Please transcribe the entries exactly and omit the images they contain.
● ● ● ●
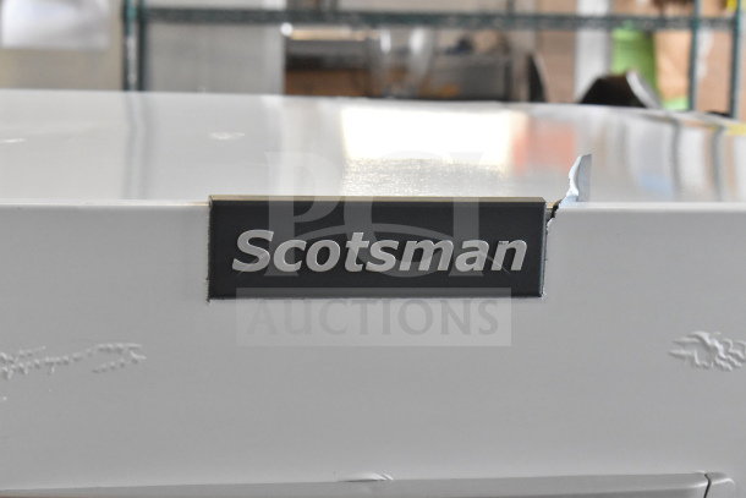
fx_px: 1710
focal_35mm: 82
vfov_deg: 16.6
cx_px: 373
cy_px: 249
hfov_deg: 24.6
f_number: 8
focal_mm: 55
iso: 6400
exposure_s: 1/250
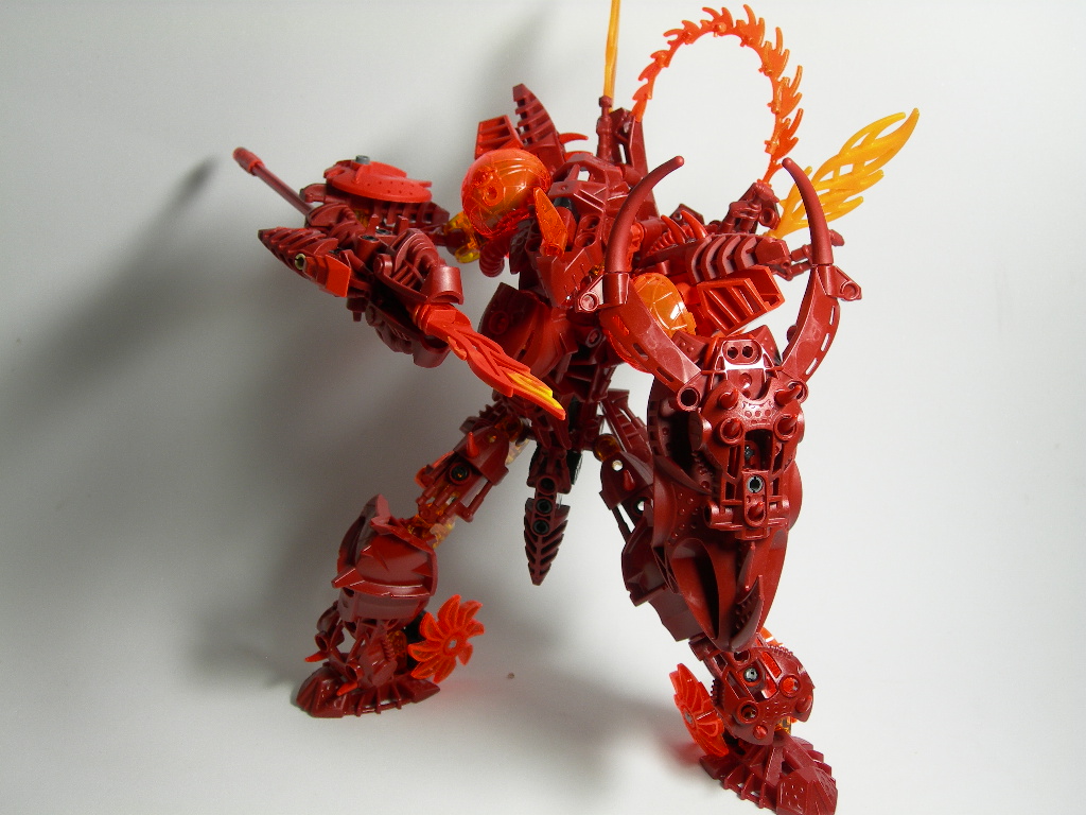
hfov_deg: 37.5
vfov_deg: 28.6
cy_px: 408
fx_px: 1600
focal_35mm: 51
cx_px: 543
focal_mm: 10.6
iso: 50
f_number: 3.2
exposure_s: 1/22.7
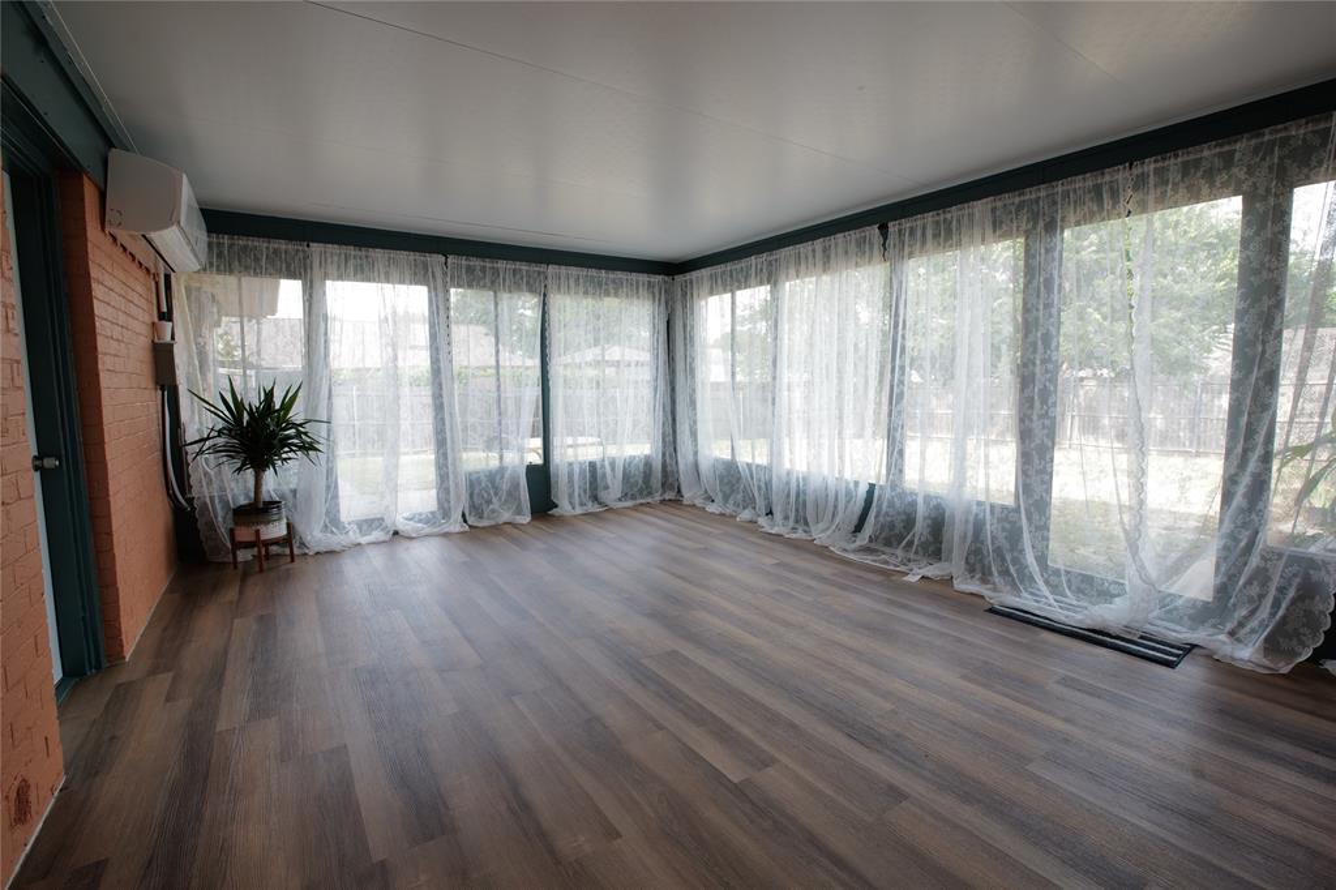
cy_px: 445
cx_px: 668
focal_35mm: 16
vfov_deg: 73.7
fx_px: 594
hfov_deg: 96.8
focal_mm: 16
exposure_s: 1/15
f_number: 13
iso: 400
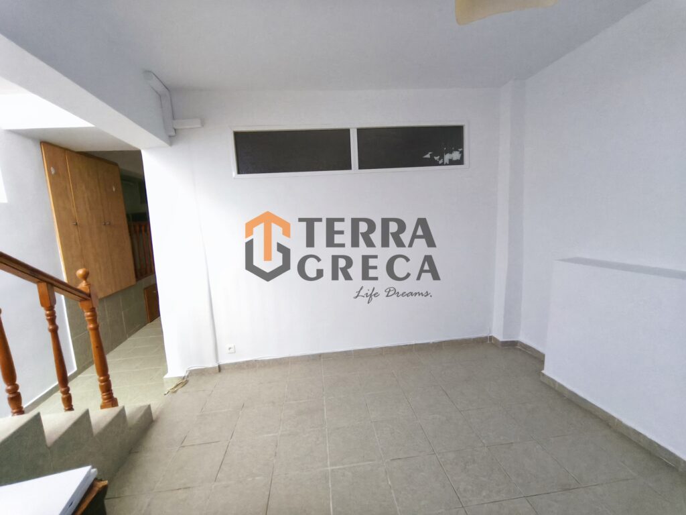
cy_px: 258
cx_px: 343
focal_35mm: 15
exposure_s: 1/25
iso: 640
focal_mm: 1.91
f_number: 2.2
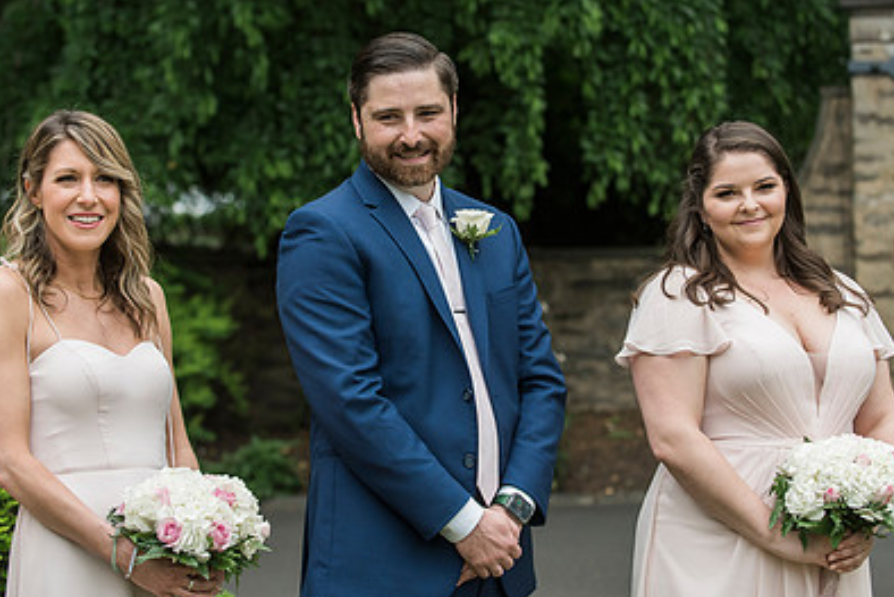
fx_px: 2559
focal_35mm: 103
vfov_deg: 13.3
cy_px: 235
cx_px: 465
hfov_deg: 19.8
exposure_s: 1/1000
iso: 800
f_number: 4
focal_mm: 70
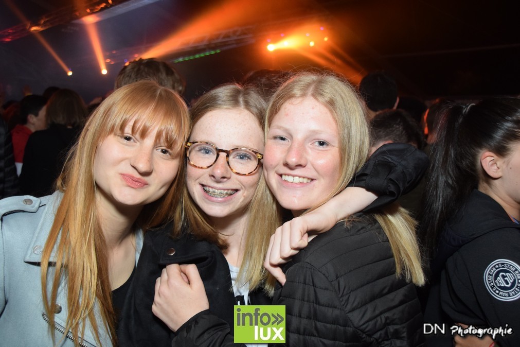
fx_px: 477
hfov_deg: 57.2
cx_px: 260
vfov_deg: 40.0
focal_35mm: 33
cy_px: 174
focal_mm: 22
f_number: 3.8
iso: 1600
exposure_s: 1/60
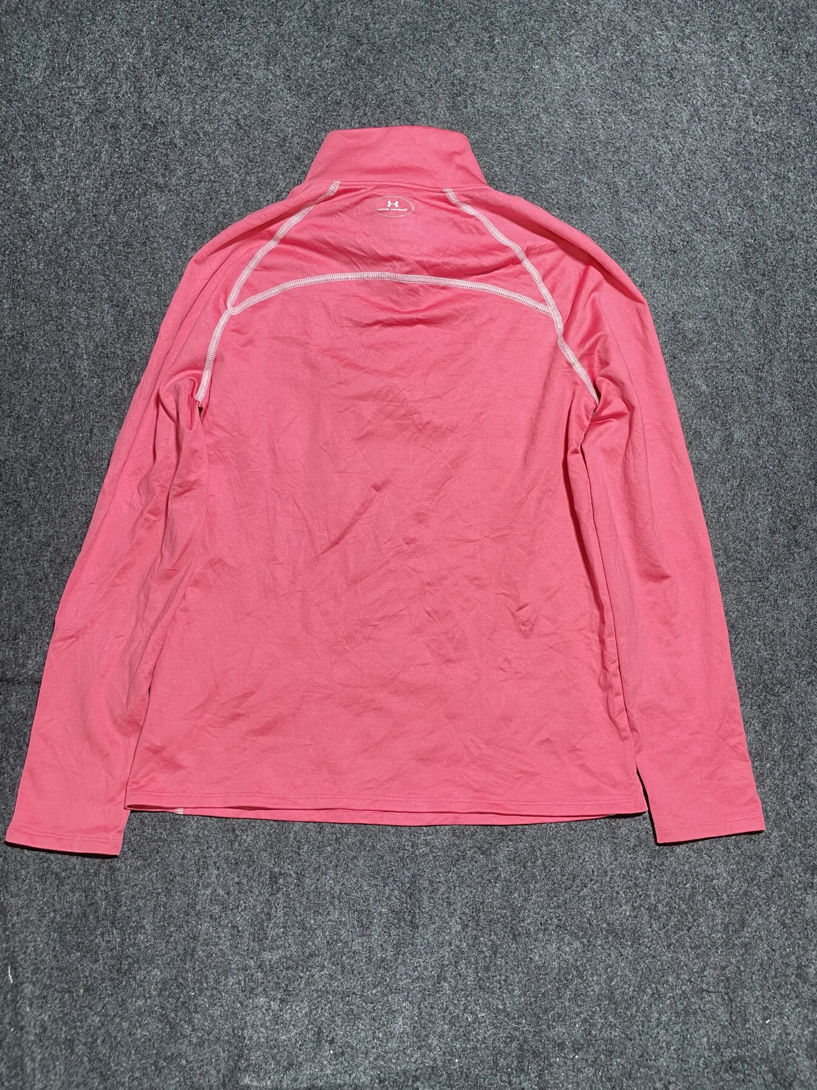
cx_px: 408
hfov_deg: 53.1
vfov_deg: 67.3
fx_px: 818
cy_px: 545
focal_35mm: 26
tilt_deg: -57.5
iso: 80
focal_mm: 4.2
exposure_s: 1/50
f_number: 1.6
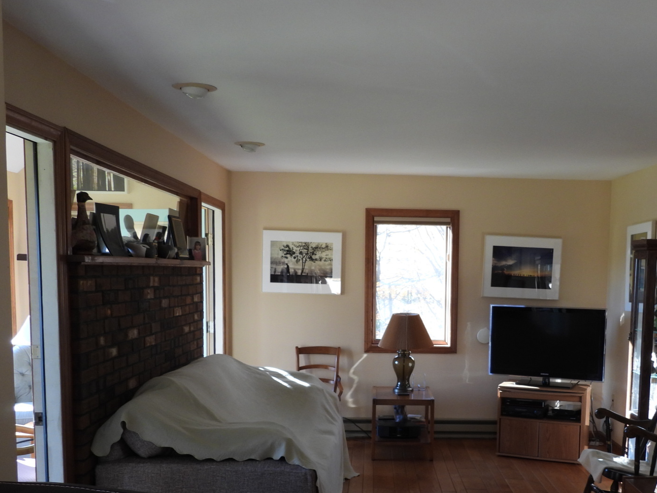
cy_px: 352
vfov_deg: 36.2
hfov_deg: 47.4
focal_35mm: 39
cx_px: 411
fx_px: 740
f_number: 2.8
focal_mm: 4.3
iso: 110
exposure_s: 1/30
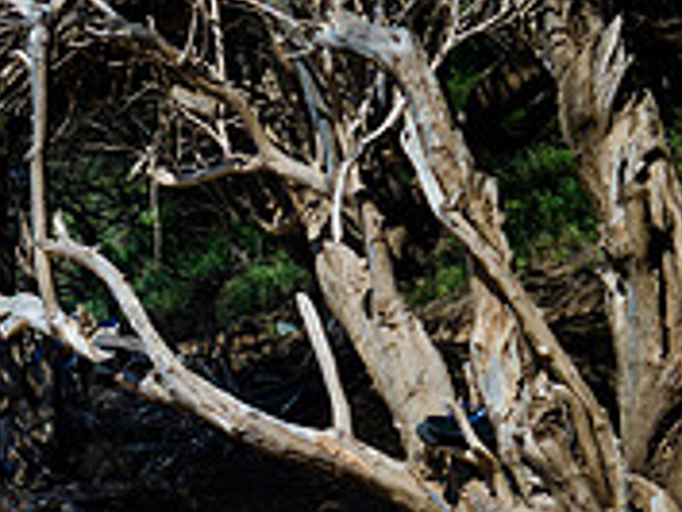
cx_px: -393
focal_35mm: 116
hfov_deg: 15.4
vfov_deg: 12.5
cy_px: 595
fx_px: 2287
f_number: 3.5
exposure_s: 1/1250
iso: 100
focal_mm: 35
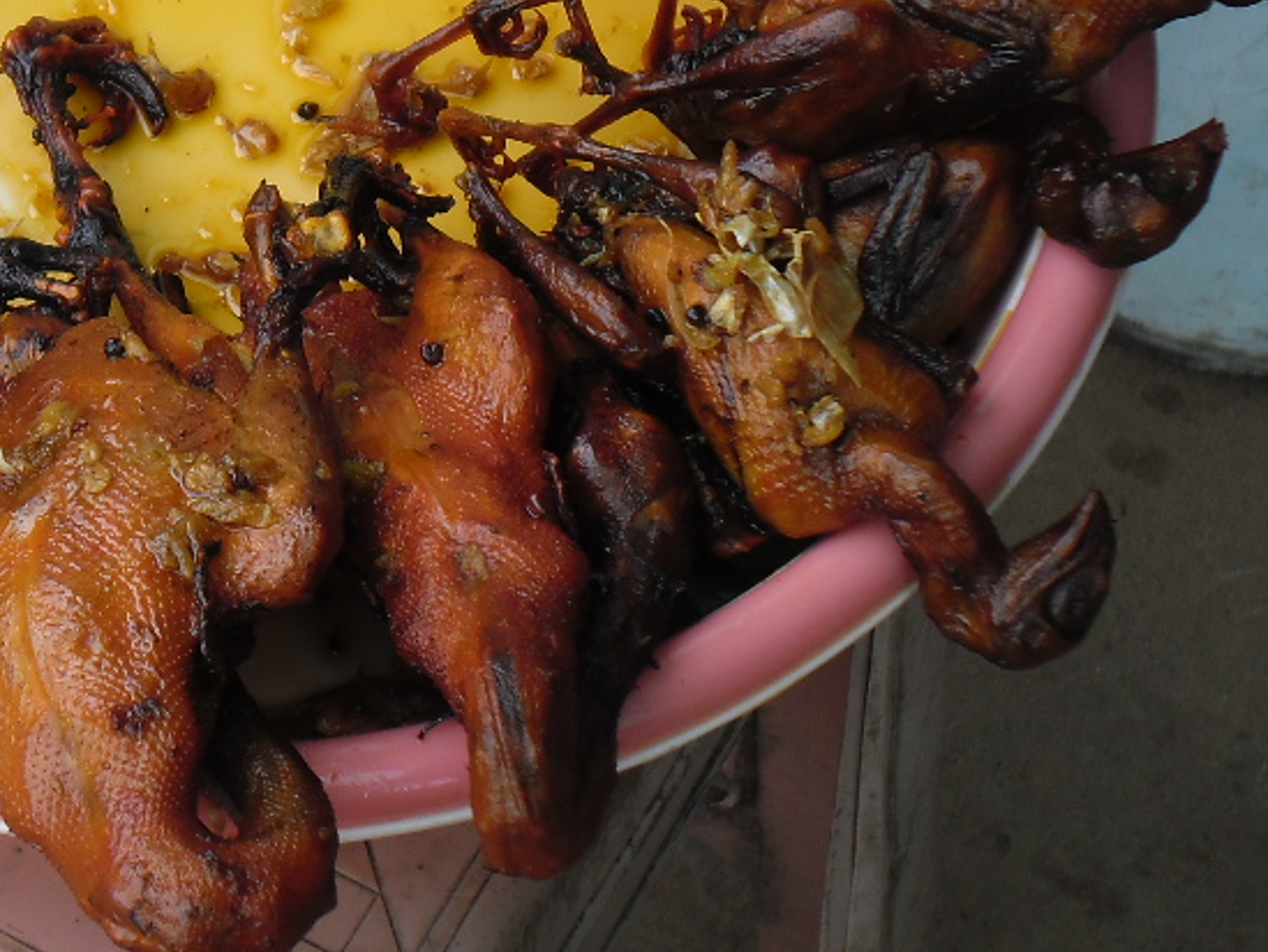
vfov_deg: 10.7
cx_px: 217
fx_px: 5056
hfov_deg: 14.2
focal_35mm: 138
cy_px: 95
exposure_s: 1/90
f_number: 3.9
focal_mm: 13.2
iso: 100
● ● ● ●
Result -
fx_px: 1710
focal_35mm: 82
vfov_deg: 16.6
cx_px: 373
cy_px: 249
hfov_deg: 24.6
f_number: 8
focal_mm: 55
iso: 6400
exposure_s: 1/250
hfov_deg: 37.5
vfov_deg: 28.6
cy_px: 408
fx_px: 1600
focal_35mm: 51
cx_px: 543
focal_mm: 10.6
iso: 50
f_number: 3.2
exposure_s: 1/22.7
cy_px: 445
cx_px: 668
focal_35mm: 16
vfov_deg: 73.7
fx_px: 594
hfov_deg: 96.8
focal_mm: 16
exposure_s: 1/15
f_number: 13
iso: 400
cy_px: 258
cx_px: 343
focal_35mm: 15
exposure_s: 1/25
iso: 640
focal_mm: 1.91
f_number: 2.2
fx_px: 2559
focal_35mm: 103
vfov_deg: 13.3
cy_px: 235
cx_px: 465
hfov_deg: 19.8
exposure_s: 1/1000
iso: 800
f_number: 4
focal_mm: 70
fx_px: 477
hfov_deg: 57.2
cx_px: 260
vfov_deg: 40.0
focal_35mm: 33
cy_px: 174
focal_mm: 22
f_number: 3.8
iso: 1600
exposure_s: 1/60
cx_px: 408
hfov_deg: 53.1
vfov_deg: 67.3
fx_px: 818
cy_px: 545
focal_35mm: 26
tilt_deg: -57.5
iso: 80
focal_mm: 4.2
exposure_s: 1/50
f_number: 1.6
cy_px: 352
vfov_deg: 36.2
hfov_deg: 47.4
focal_35mm: 39
cx_px: 411
fx_px: 740
f_number: 2.8
focal_mm: 4.3
iso: 110
exposure_s: 1/30
cx_px: -393
focal_35mm: 116
hfov_deg: 15.4
vfov_deg: 12.5
cy_px: 595
fx_px: 2287
f_number: 3.5
exposure_s: 1/1250
iso: 100
focal_mm: 35
vfov_deg: 10.7
cx_px: 217
fx_px: 5056
hfov_deg: 14.2
focal_35mm: 138
cy_px: 95
exposure_s: 1/90
f_number: 3.9
focal_mm: 13.2
iso: 100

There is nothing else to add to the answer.